* TASK TO CARRY OUT *
Lines that contain the string "right" are the ones to list; copy all of them from the records.

* GIVEN RECORDS *

......

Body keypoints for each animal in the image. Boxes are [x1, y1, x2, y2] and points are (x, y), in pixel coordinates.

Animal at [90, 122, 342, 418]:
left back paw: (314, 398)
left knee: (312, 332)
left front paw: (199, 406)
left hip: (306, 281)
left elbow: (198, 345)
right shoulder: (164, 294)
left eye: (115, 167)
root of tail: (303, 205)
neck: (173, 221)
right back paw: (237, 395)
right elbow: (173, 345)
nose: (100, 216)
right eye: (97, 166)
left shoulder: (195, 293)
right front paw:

......

* PROBLEM SOLUTION *
right shoulder: (164, 294)
right back paw: (237, 395)
right elbow: (173, 345)
right eye: (97, 166)
right front paw:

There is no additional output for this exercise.